Each entry should be returned exactly as written, with no pictures carried over.
--- START ---
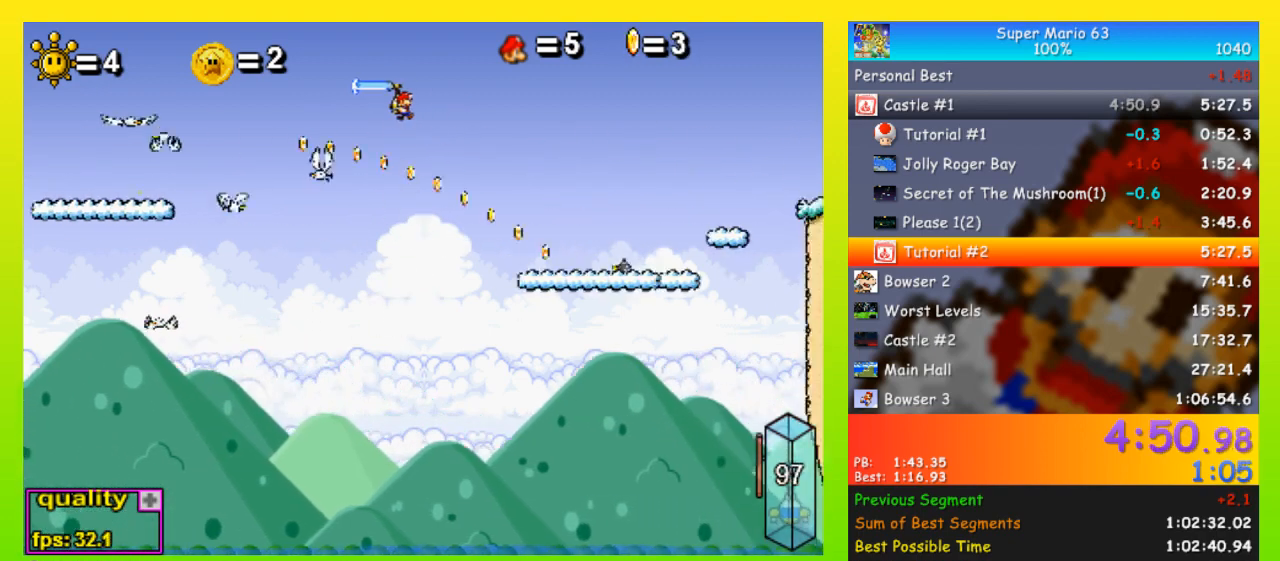
{"keys": ["right", "space", "up"], "events": [[367, "x", "down"], [467, "x", "up"]]}
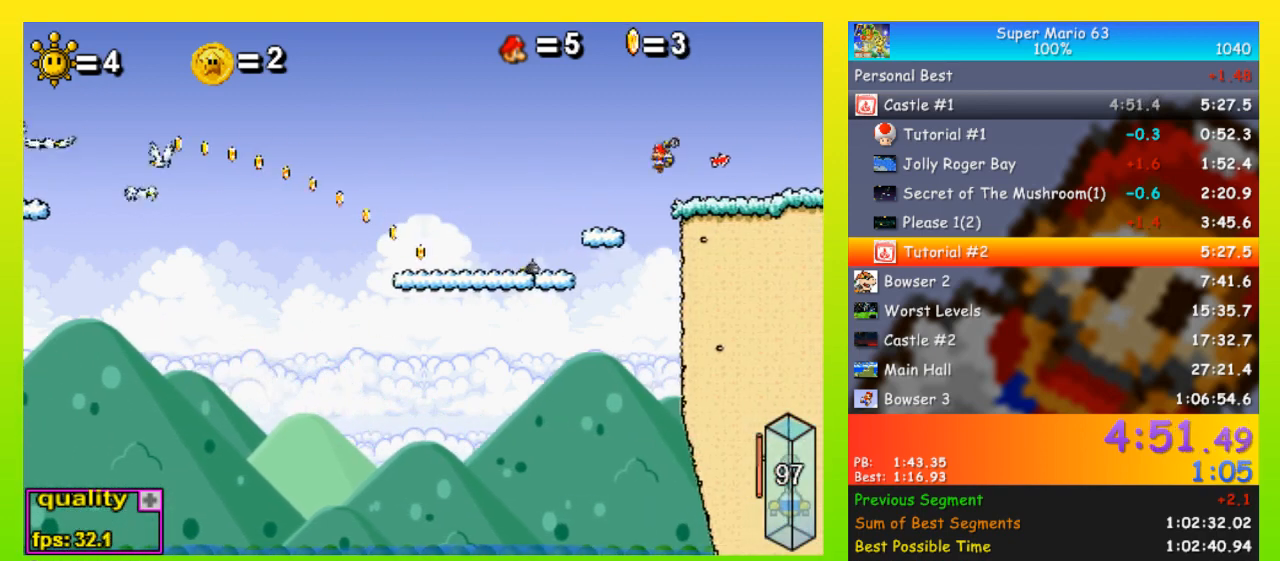
{"keys": ["right"], "events": [[133, "up", "up"], [433, "space", "up"]]}
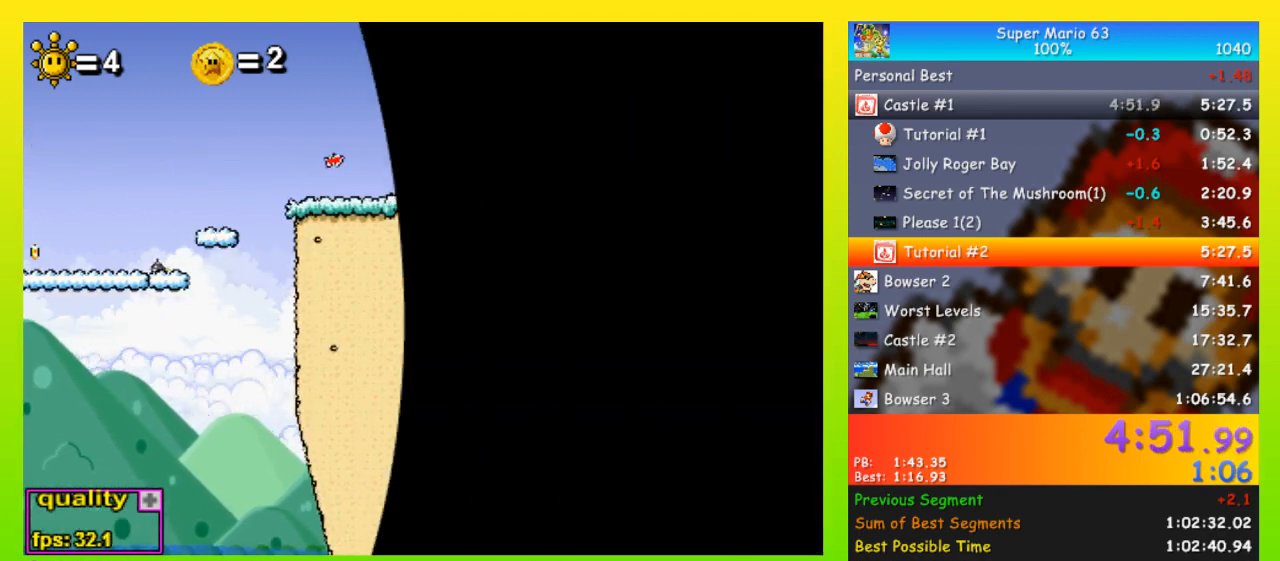
{"keys": ["right", "space", "up"], "events": [[433, "space", "down"], [433, "up", "down"]]}
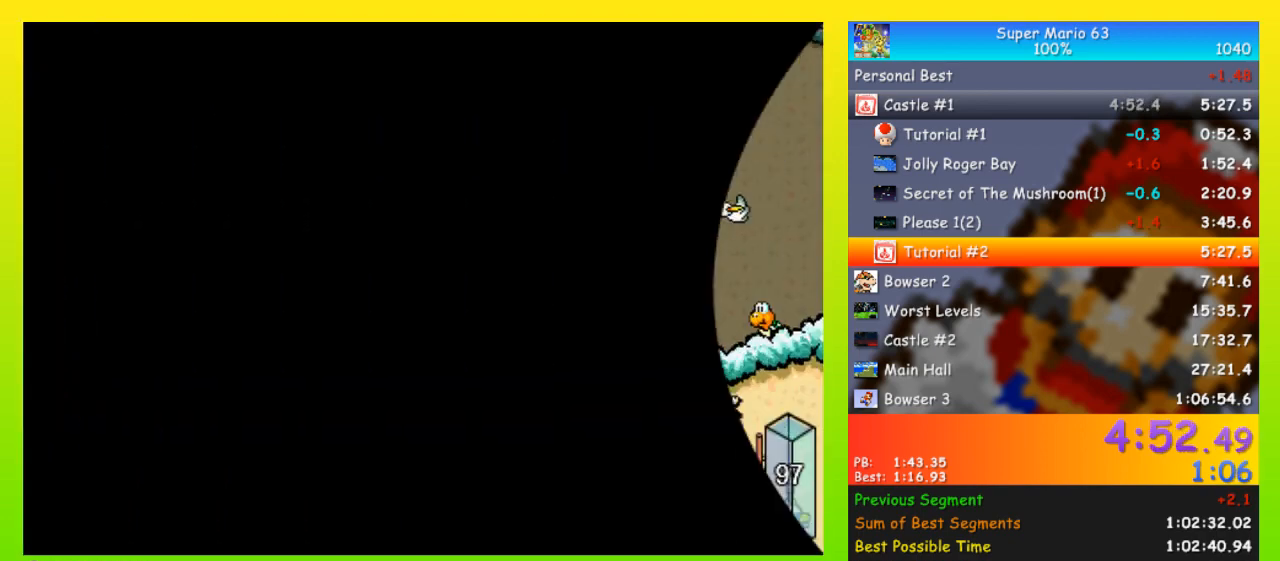
{"keys": ["right", "space", "up"], "events": []}
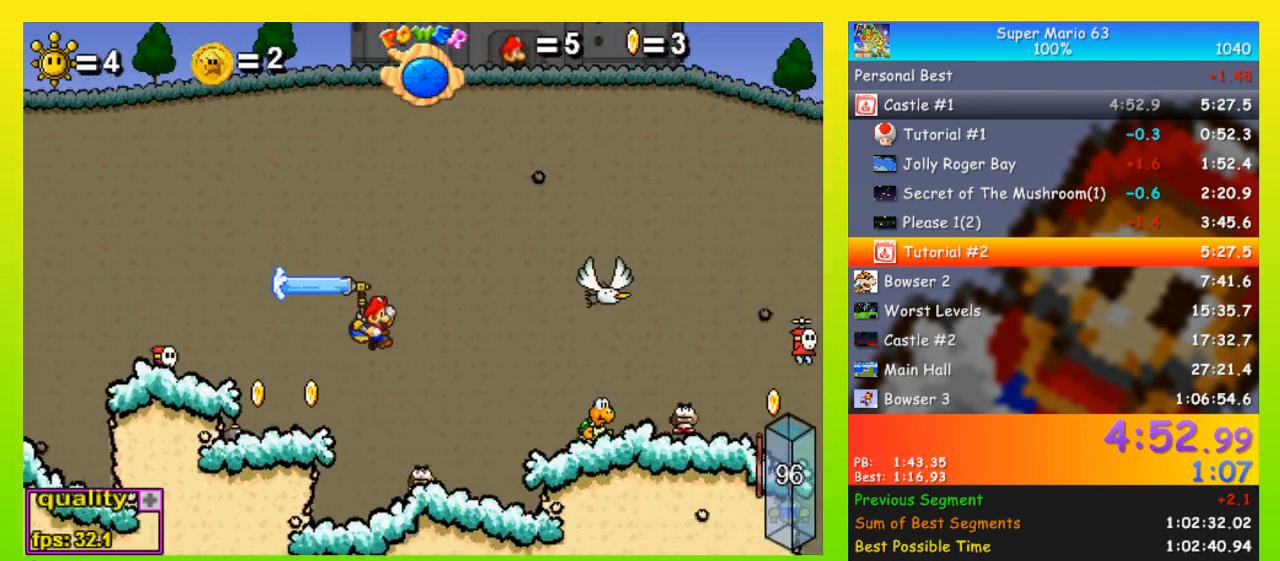
{"keys": ["right", "up"], "events": [[367, "space", "up"]]}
--- END ---
ANSWER BOX »
{"keys": ["right", "space", "up"], "events": [[367, "x", "down"], [467, "x", "up"]]}
{"keys": ["right"], "events": [[133, "up", "up"], [433, "space", "up"]]}
{"keys": ["right", "space", "up"], "events": [[433, "space", "down"], [433, "up", "down"]]}
{"keys": ["right", "space", "up"], "events": []}
{"keys": ["right", "up"], "events": [[367, "space", "up"]]}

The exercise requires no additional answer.